Ces investissements contribuent à démocratiser l’usage du vélo, notamment auprès des populations plus sensibles à la sécurité, comme les femmes, les enfants ou les personnes âgées.
Portrait des pratiques cyclistes au Québec : du loisir au transport
Le vélo occupe aujourd’hui plusieurs fonctions dans la vie des Québécois·es. Il est à la fois un loisir, un moyen de transport et un outil de découverte du territoire.
Sur le plan utilitaire, 59 % des adultes cyclistes utilisent leur vélo pour se déplacer, un niveau record . Cette évolution marque un tournant vers une mobilité plus active et durable.
Le vélo reste aussi une activité récréative majeure. 1,36 million de personnes pratiquent le vélo hors route, une pratique en hausse et de moins en moins marginale avec une progression de 24 % depuis 2020 , témoignant de l’engouement pour les activités de plein air.
Enfin, le vélo s’impose comme un vecteur de tourisme local. 34 % des cyclistes font des excursions à la journée, une forme de microtourisme en pleine croissance, tandis que 7,3 % pratiquent le cyclotourisme avec nuitées .
Retombées économiques du cyclisme au Québec : un secteur qui roule sur l’or
Au-delà de ses bénéfices individuels, le vélo représente un véritable moteur économique pour le Québec.

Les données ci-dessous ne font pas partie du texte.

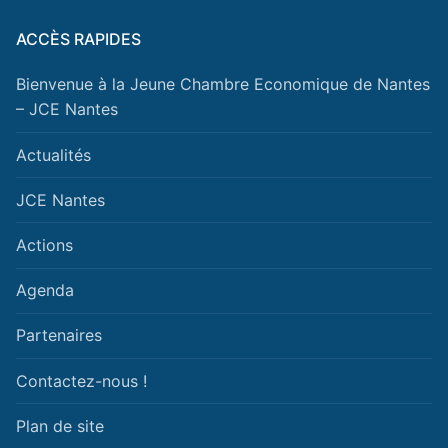
ACCÈS RAPIDES
Bienvenue à la Jeune Chambre Economique de Nantes
– JCE Nantes
Actualités
JCE Nantes
Actions
Agenda
Partenaires
Contactez-nous !
Plan de site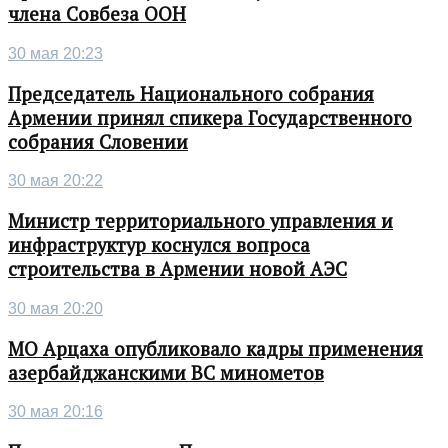
члена Совбеза ООН
30 мая 20:23
Председатель Национального собрания
Армении принял спикера Государственного
собрания Словении
30 мая 20:22
Министр территориального управления и
инфраструктур коснулся вопроса
строительства в Армении новой АЭС
30 мая 20:20
МО Арцаха опубликовало кадры применения
азербайджанскими ВС минометов
30 мая 20:16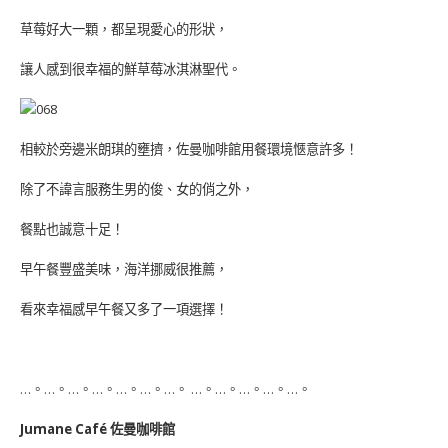
草莓好大一顆，都呈現愛心的形狀，
讓人感到很幸福的鮮草莓冰淇淋聖代。
相較於旁邊米朗琪的壅擠，佐曼咖啡館用餐環境愜意許多！
除了不諱言服務生男的俊、女的俏之外，
餐點也誠意十足！
早午餐豐盛美味，海洋挪威很推薦，
看來幸福感早午餐又多了一項選擇！
…。…。…。…。…。…。…。 …。…。…。…。…。
Jumane Café 佐曼咖啡館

En 2025, 910 000 vélos ont été vendus, contribuant à un marché estimé à 586 millions de dollars en dépenses annuelles liées au vélo . Cette activité soutient également environ 2 400 emplois, notamment dans les secteurs du commerce, de la fabrication et des services .
Le tourisme à vélo génère à lui seul 803 millions de dollars en retombées économiques, réparties sur l’ensemble du territoire . Le cyclotourisme soutient 6500 emplois.
Une tendance de fond appelée à se poursuivre
Les données du rapport 2025 confirment une tendance lourde : le vélo s’impose progressivement comme un pilier du système de mobilité québécois. Portée par l’amélioration des infrastructures, l’essor du vélo électrique et une prise de conscience environnementale, la pratique continue de croître et de se diversifier.
Mais des défis subsistent, notamment en matière de sécurité et d’accessibilité pour certains groupes. Le potentiel de développement reste important — et les prochaines années seront déterminantes pour transformer cet engouement en changement durable.